Will the Fed go back to balance sheet expansion?
While the recent Federal Reserve rate cut dominated the news cycle last week, another development in the fixed income market induced flashbacks to the financial crisis of 2008. More than $1 trillion moves through the repo market (overnight repurchase agreements) every day, providing crucial “plumbing” to the broader financial market. The repo market usually doesn’t draw much attention… until it does, often signalling potential trouble such as liquidity issues and market stress. Previous bouts of instability in the repo market hit just before the last two bear markets.
Why did the repo market return to the news last week? A “perfect storm” of technical factors (a planned auction of U.S. government bonds coincided with corporate tax deadlines and a bank holiday in Japan) revealed supply/demand imbalance in the repo market. As a result, the rate big Wall Street banks pay in borrowing costs shot up above the Federal Reserve’s target rate (the rate they usually pay for interbank borrowing.) Central bank intervention in the following days quickly resolved the imbalance, but not before unsettling the nerves of many on Wall Street.

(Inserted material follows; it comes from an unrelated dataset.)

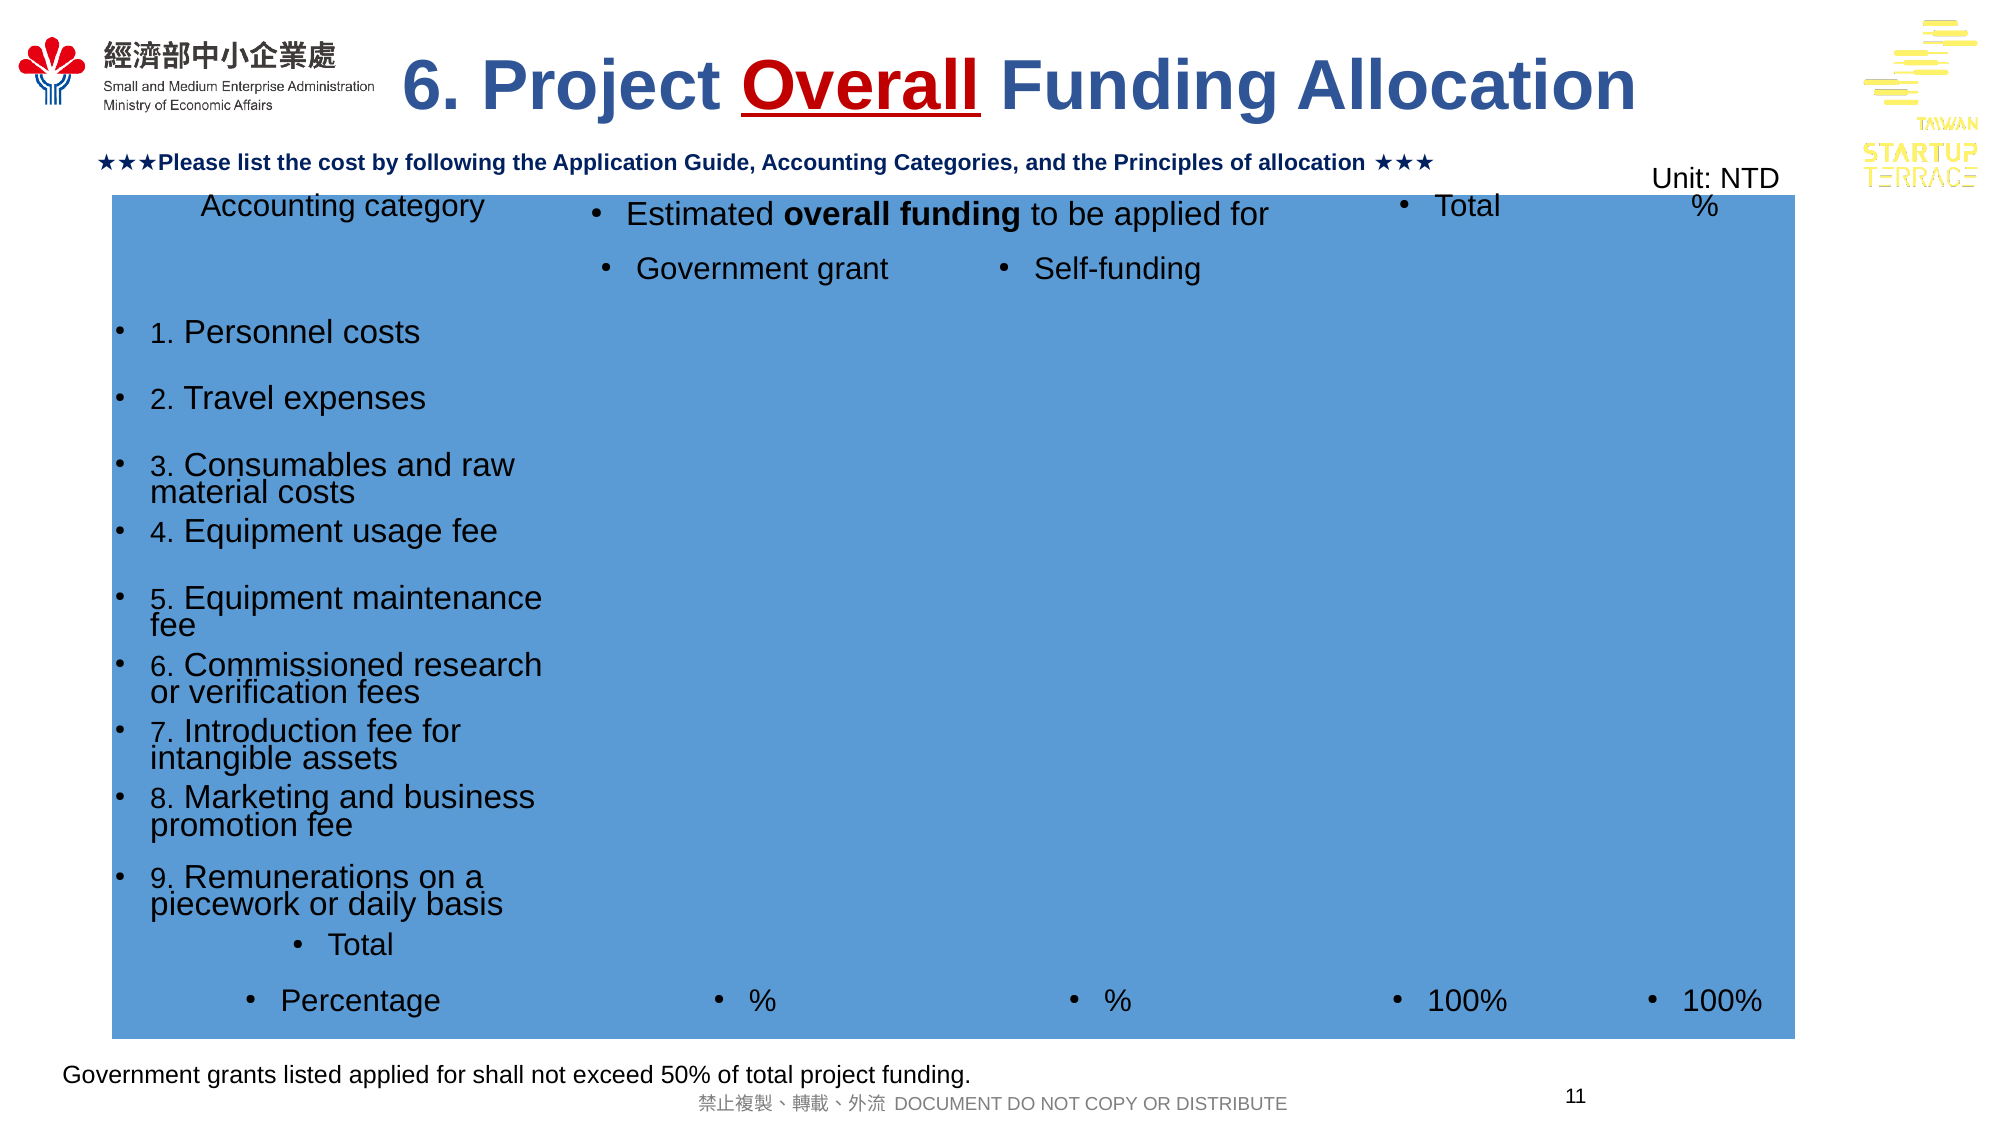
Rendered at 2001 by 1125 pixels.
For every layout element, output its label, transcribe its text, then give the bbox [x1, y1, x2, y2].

The impact of these operations will grow the Fed’s balance sheet. The chart above shows Federal Reserve assets have declined in the years since quantitative easing has ended. Fed chairman Jerome Powell, during remarks in his post-rate-cut press briefing, hinted that the runoff of Fed assets and the shrinkage of excess reserves may be impacting their ability to manage liquidity in the system. If the U.S. central bank takes a more proactive approach to repo market liquidity going forward, the Fed could begin to expand its balance sheet again in line with overall currency.